From Mr Cowen’s remarks, we now know that the Government essentially on side in respect of the effort to deal with the Quinn stake. At the time, the Regulator was accepting legal advice provided to Anglo’s own directors about the legal standing of the transactions. It was a fateful decision.

The existence of the CFD stake weakened Anglo by exposing it to attack from short-sellers making bets that its shares would drop. To resolve the issue Mr Quinn and his family formally bought 15 per cent of the bank.

To prevent a loss of confidence caused by the sale on the open market of the remaining 10 per cent at a time when its shares were already under pressure, Anglo assembled a group of 10 wealthy business people and lent them money to buy the shares.

Cowen knew about the effort – but not the identities of individuals concerned, he said – and was aware that the Regulator had accepted assurances from Anglo that the disposal of the 10 per cent interest was legal.

The Regulator said it accepted Anglo’s legal advice that the unwinding of the stake “was in full compliance” with all legal requirements based on information in its possession at that time. Investigations now arise from “new information” coming to light in relation to the manner in which loans were provided to fund some of the share purchases.
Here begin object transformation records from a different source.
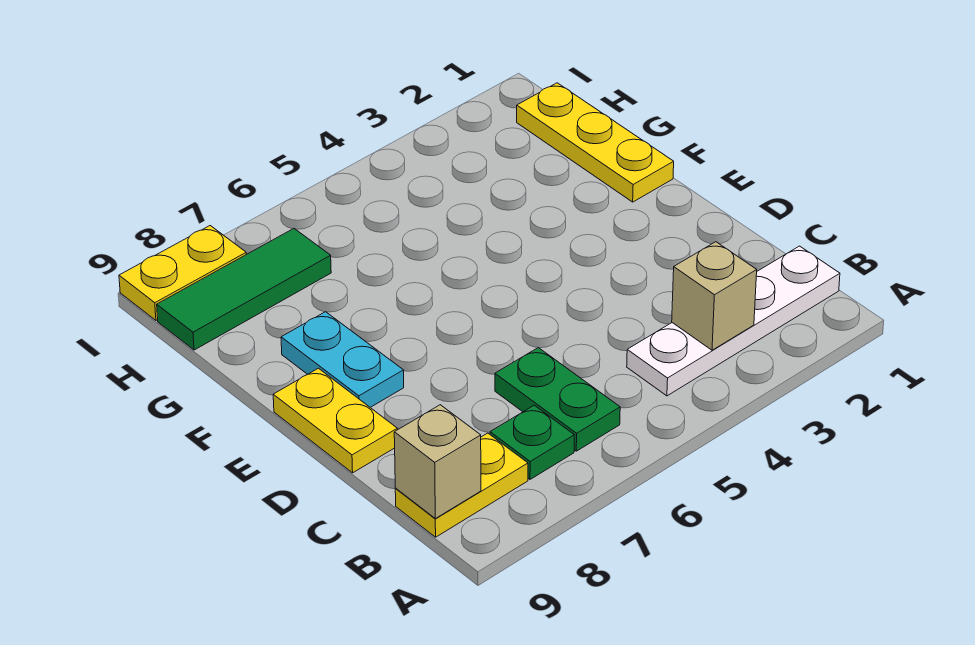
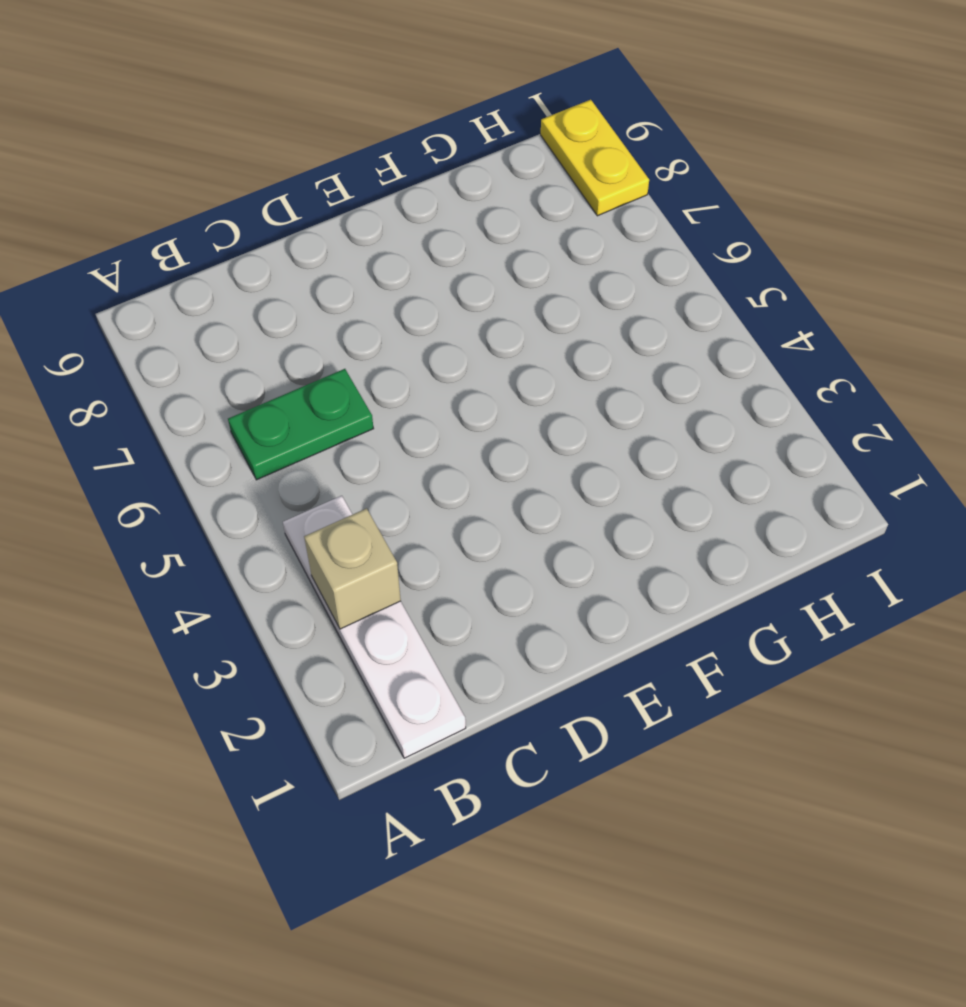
none -> green plate B7 level 1
none -> yellow plate B8:B9 level 1

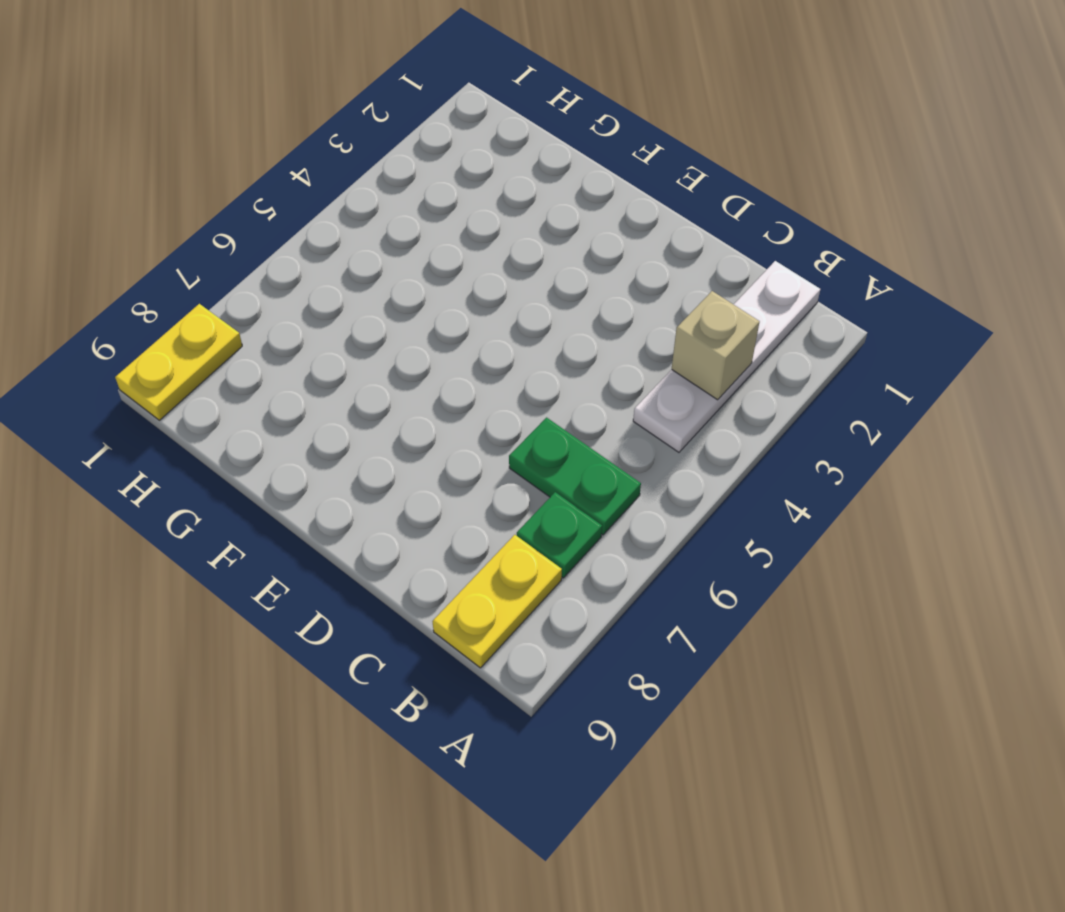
none -> yellow plate D9:E9 level 1
none -> cyan plate E8:F8 level 1

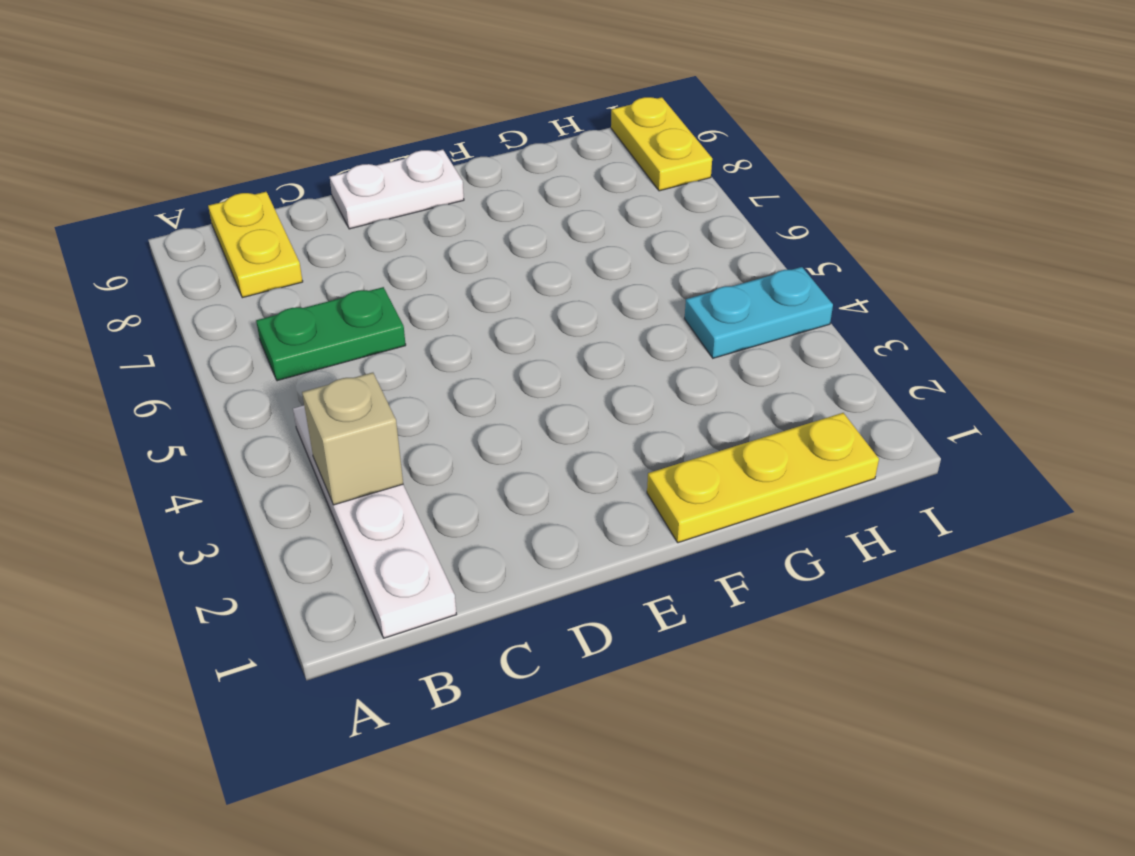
white plate D9:E9 level 1 -> yellow plate D9:E9 level 1
cyan plate H4:I4 level 1 -> cyan plate E8:F8 level 1
none -> green plate B7 level 1
none -> green tile H7:H9 level 1

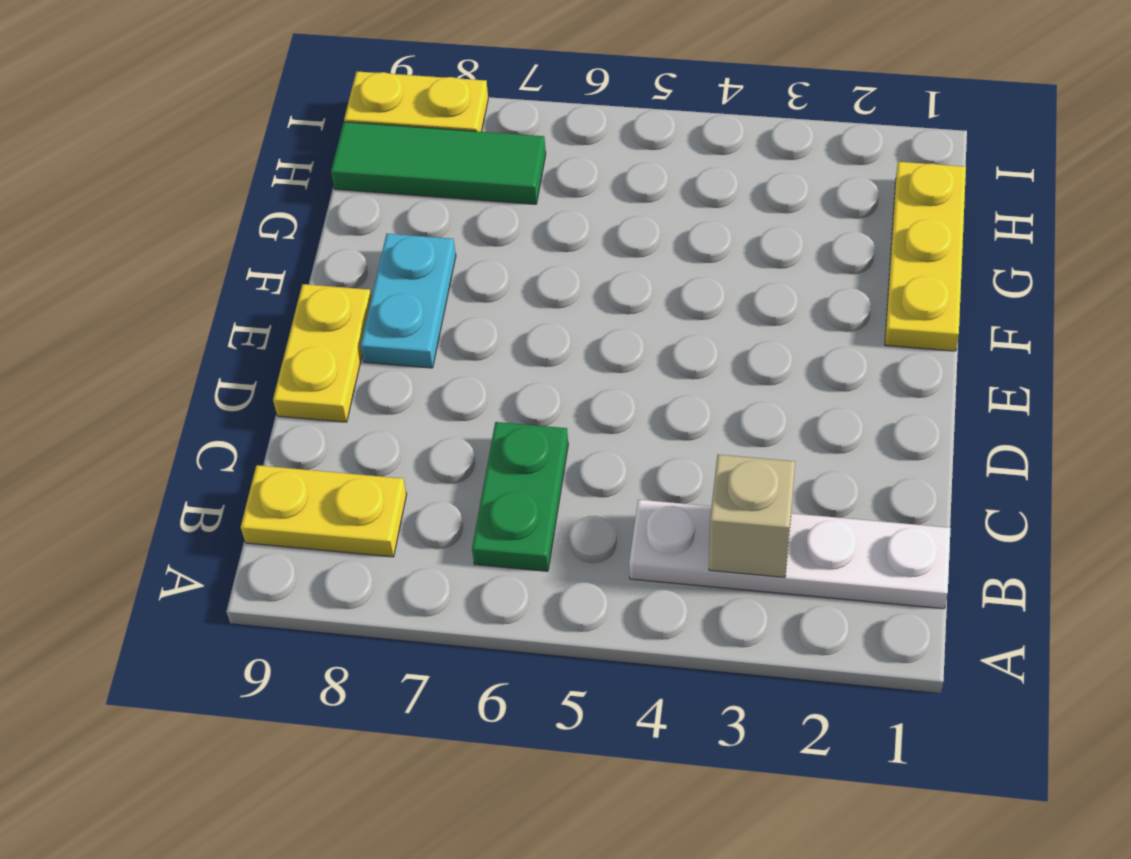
none -> green plate B7 level 1
none -> tan brick B9 level 2

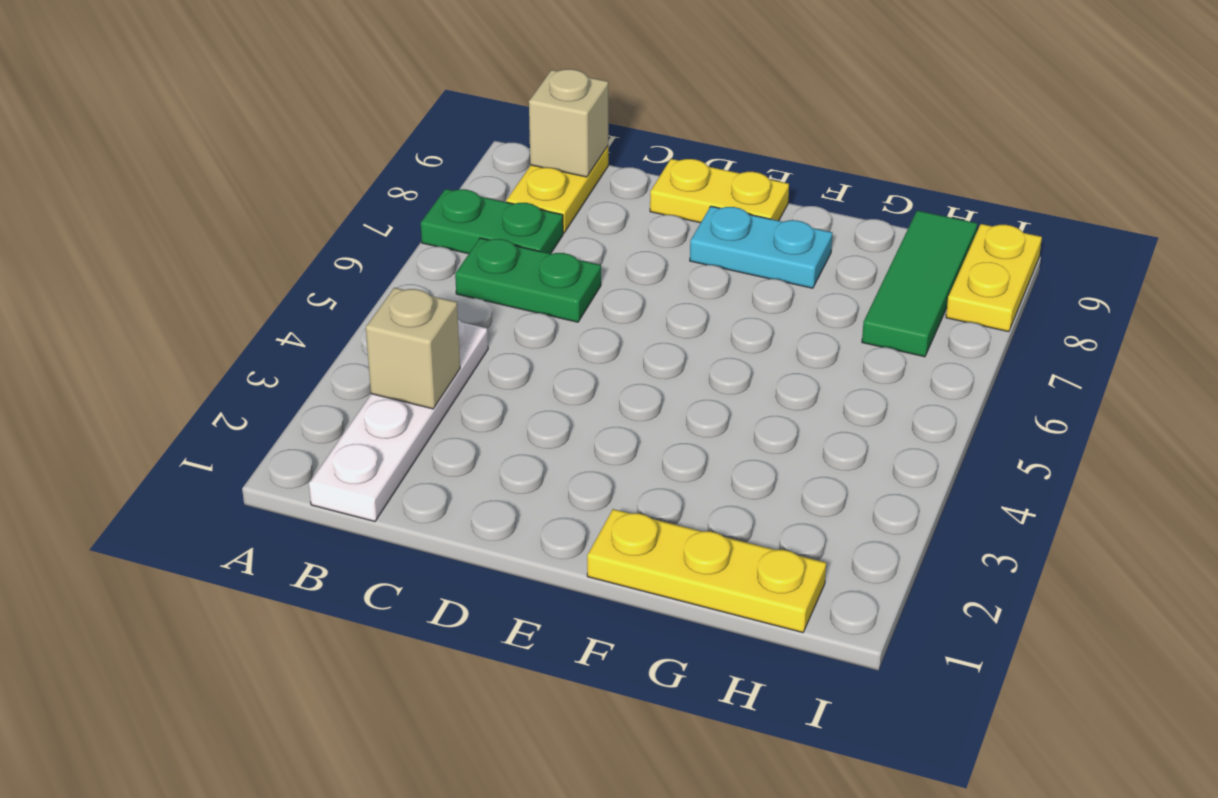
green plate A7:B7 level 1 -> green plate B7 level 1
Meanwhile, Anglo was confronted with a serious loss of deposits. On Friday we learned that Irish Life Permanent (ILP) lodged €750 million with Anglo at the end of the first half of its fiscal year last March. Deposit slippage in the following six months, in advance of the State guarantee, was such that Anglo needed to source almost €8 million from ILP before the end of the second half of its fiscal year. The deeply unorthodox structure of those transactions, some of which were made with the security of the State guarantee, last week cost the ILP chief Denis Casey and two of his lieutenants their jobs. Much remains unexplained in these disturbing affairs. The onward grind towards a full inquiry – be it by the High Court or in some other forum – seems unstoppable.